**TASK**
In the entries that follow, find the line containing "right back paw: (347, 239)" and the line containing "left shoulder: (1371, 367)", then copy exactly everything from the first through the second except the pictures.

**AVAILABLE RECORDS**
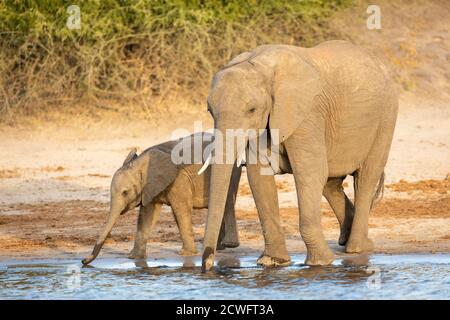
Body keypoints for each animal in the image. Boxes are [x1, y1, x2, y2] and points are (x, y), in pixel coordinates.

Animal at [82, 132, 241, 264]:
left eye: (125, 193)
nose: (83, 261)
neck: (140, 163)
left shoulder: (178, 181)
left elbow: (180, 211)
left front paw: (186, 254)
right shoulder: (149, 187)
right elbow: (147, 216)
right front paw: (134, 257)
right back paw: (219, 247)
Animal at [202, 40, 400, 270]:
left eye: (252, 110)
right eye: (210, 111)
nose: (207, 265)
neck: (260, 66)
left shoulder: (307, 114)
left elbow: (309, 172)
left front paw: (320, 263)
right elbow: (259, 177)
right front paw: (273, 262)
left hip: (386, 116)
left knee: (365, 178)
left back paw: (358, 248)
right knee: (331, 183)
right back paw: (347, 239)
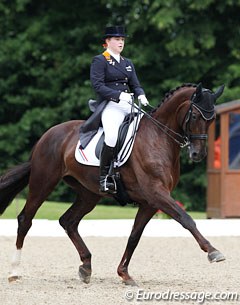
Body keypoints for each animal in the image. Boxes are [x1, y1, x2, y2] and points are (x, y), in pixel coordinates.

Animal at [0, 82, 225, 284]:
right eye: (194, 116)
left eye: (212, 119)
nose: (198, 154)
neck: (158, 138)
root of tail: (47, 135)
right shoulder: (157, 193)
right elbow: (186, 219)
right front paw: (213, 252)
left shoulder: (150, 202)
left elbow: (134, 236)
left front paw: (124, 274)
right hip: (43, 182)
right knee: (25, 219)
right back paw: (14, 272)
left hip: (89, 194)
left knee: (68, 221)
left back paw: (86, 267)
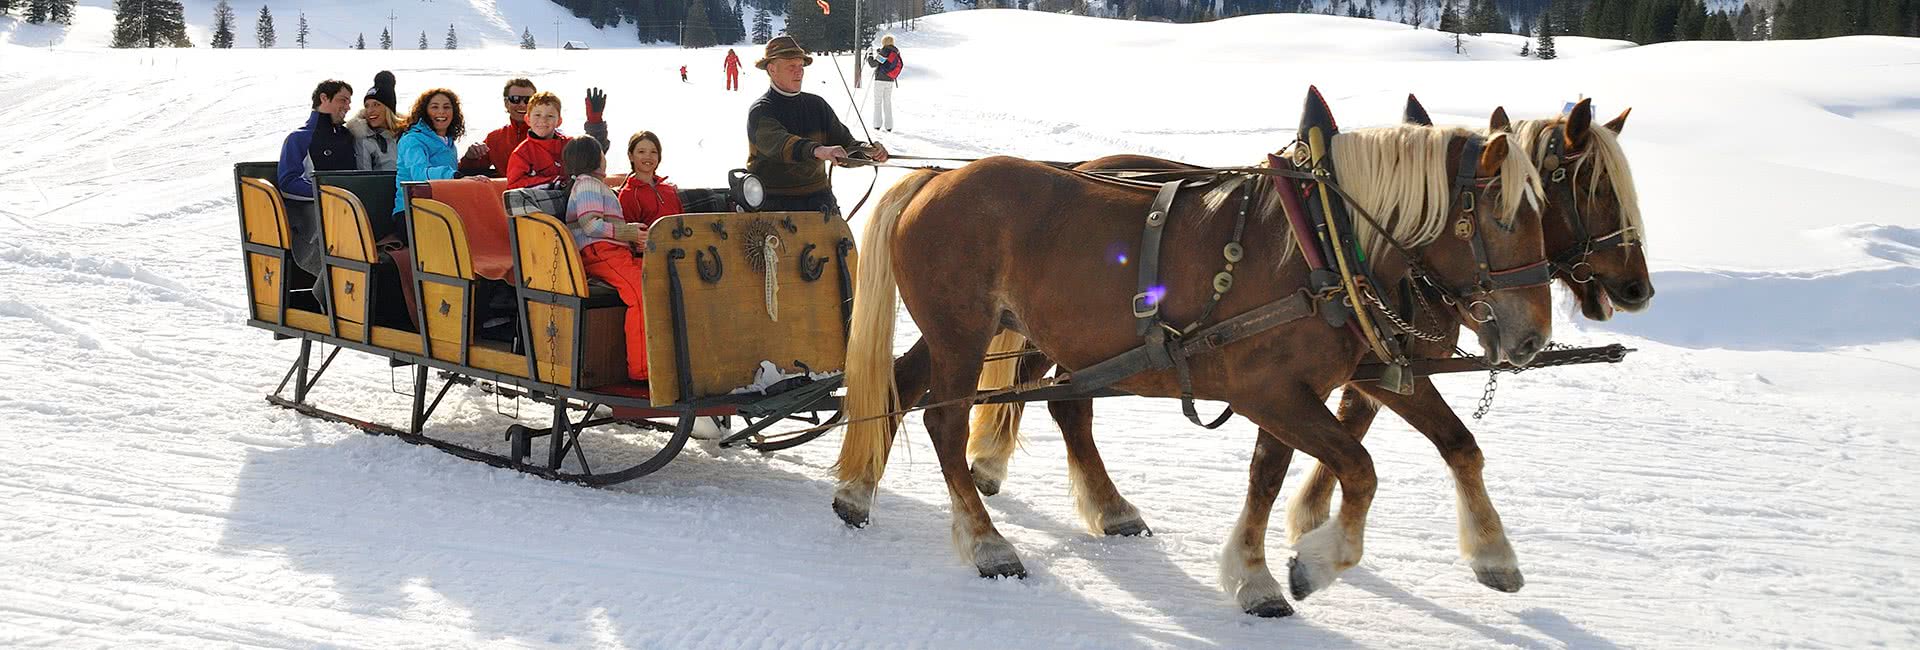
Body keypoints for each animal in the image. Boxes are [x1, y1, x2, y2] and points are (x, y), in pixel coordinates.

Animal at [967, 98, 1658, 605]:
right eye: (1594, 192)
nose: (1639, 289)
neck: (1341, 245)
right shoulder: (1326, 376)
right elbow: (1350, 455)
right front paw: (1312, 546)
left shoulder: (1371, 367)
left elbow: (1442, 445)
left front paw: (1491, 554)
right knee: (1041, 395)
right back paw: (1004, 474)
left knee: (1058, 400)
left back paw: (1081, 498)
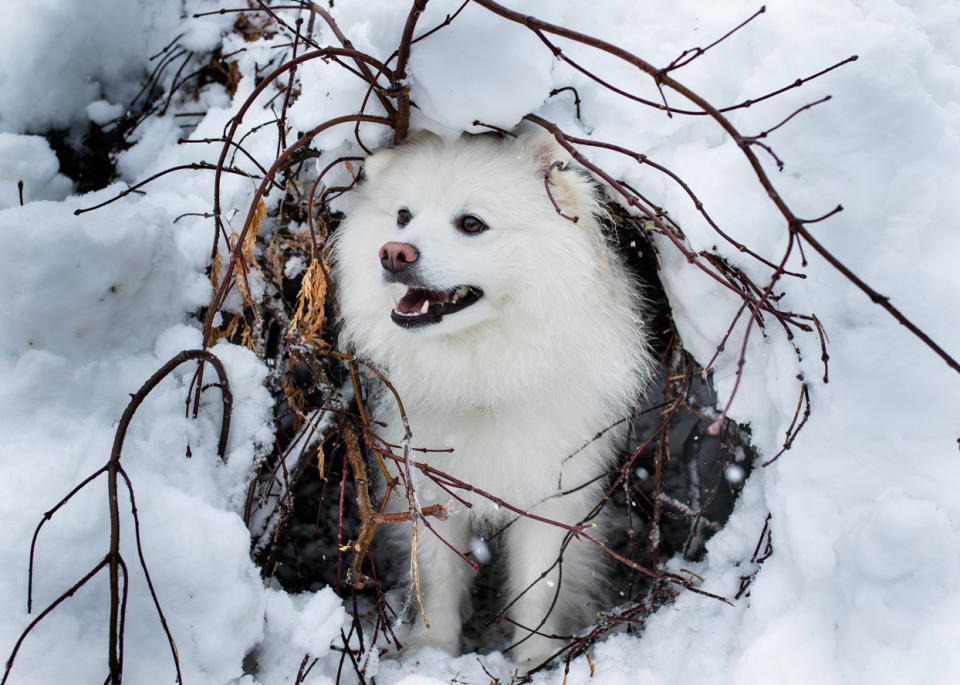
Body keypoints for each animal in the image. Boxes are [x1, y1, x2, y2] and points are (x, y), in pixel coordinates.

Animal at [334, 127, 656, 664]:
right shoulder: (432, 488)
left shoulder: (551, 495)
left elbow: (539, 586)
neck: (482, 372)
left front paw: (533, 660)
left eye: (471, 224)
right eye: (402, 216)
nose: (394, 252)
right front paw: (432, 651)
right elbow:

**RESULT FOR THIS EXERCISE**
right back paw: (347, 239)
Body keypoints for each animal in the image. Boxes are [x1, y1, x2, y2] and points are (x, y), in pixel coordinates.

Animal at [0, 82, 225, 284]:
right eye: (194, 116)
left eye: (212, 119)
nose: (198, 154)
neck: (158, 138)
root of tail: (47, 135)
right shoulder: (157, 193)
right elbow: (186, 219)
right front paw: (213, 252)
left shoulder: (150, 202)
left elbow: (134, 236)
left front paw: (124, 274)
right hip: (43, 182)
right knee: (25, 219)
right back paw: (14, 272)
left hip: (89, 194)
left knee: (68, 221)
left back paw: (86, 267)
Body keypoints for each animal in the image. Boxes are [x1, y1, x2, y2] and points are (x, y), in pixel coordinates.

Animal at [967, 98, 1658, 605]:
right eye: (1594, 192)
nose: (1639, 289)
neck: (1341, 245)
right shoulder: (1326, 376)
right elbow: (1350, 455)
right front paw: (1312, 546)
left shoulder: (1371, 367)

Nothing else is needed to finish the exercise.